[[ DOCUMENT EXTRACT, beginning ]]

Historic Hampton House Motel, part of Miami’s black history, to break ground Thursday on restoration project

By Andres Viglucci
aviglucci@Miamiherald.com

The historic but ruined Hampton House Motel, the gathering spot for Miami’s African-American movers and shakers during the final years of segregation in the 1950s and early '60s, will finally be rebuilt after nearly 10 years of planning by a group of activists and preservationists.

The group will host a groundbreaking Thursday for the restoration of the MiMo-style motel, which years of abandonment have reduced to a roofless shell.

The nearly $6 million project, funded mostly with proceeds from voter-approved Miami-Dade County bonds, will restore the Brownsville motel to the look of its heyday, when its restaurant and jazz club were the “in spot’’ for performers and black Miamians who were not allowed into Miami Beach and Miami hotels.

It attracted musicians including Sam Cooke, Ella Fitzgerald and James Brown and well-known figures such as Muhammad Ali, Malcolm X and Martin Luther King Jr., who convened meetings with local civil rights activists there.

King’s daughter, the Rev. Bernice King, will speak at the ground-breaking. Band leader Richard Strachan, who directed the motel’s house band, will perform with a revived version of the group. The 10 a.m. event is free and open to the public.

The motel, 4200 NW 27th Ave., was shuttered in the early 1970s after its business died following the lifting of segregation, which opened other options for black Miamians. It had been slated for demolition when the county declared it a historic landmark and purchased it.

The Historic Hampton House Community Trust, which is guiding the project, will install a museum, including a reproduction of several guest rooms, including the suite King used to stay in, and a community space to be rented out for weddings and other events. The group also hopes to rent out parts of the building as office or commercial space.

[[ DOCUMENT EXTRACT, end ]]

■ REQUIRED ACTION A:
List every person the motel article names as having been attracted to the Hampton House Motel.
■ REQUIRED ACTION B:
Rewrite the section of the motel article between "The historic but" and "a roofless shell.", inclusive, with "roofless shell" changed to "crumbling ruin".

[[ RECORDS PROVIDED, beginning ]]

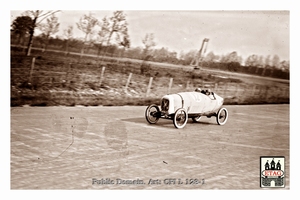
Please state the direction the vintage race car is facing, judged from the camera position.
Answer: facing the viewer and to the left of the viewer
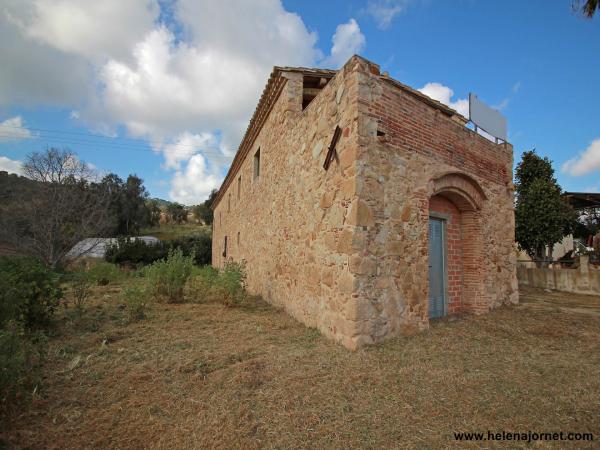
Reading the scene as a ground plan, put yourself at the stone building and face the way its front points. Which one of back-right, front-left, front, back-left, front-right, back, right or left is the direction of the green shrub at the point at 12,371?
right

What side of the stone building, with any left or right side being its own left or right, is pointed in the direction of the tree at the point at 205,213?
back

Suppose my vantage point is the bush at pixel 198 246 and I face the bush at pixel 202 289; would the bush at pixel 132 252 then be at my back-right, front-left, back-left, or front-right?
front-right

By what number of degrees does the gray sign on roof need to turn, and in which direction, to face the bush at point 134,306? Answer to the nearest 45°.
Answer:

[[ RECORDS PROVIDED, end ]]

■ ANSWER SECTION A:
Sam Cooke
Ella Fitzgerald
James Brown
Muhammad Ali
Malcolm X
Martin Luther King Jr.

■ ANSWER SECTION B:
The historic but ruined Hampton House Motel, the gathering spot for Miami’s African-American movers and shakers during the final years of segregation in the 1950s and early '60s, will finally be rebuilt after nearly 10 years of planning by a group of activists and preservationists.

The group will host a groundbreaking Thursday for the restoration of the MiMo-style motel, which years of abandonment have reduced to a crumbling ruin.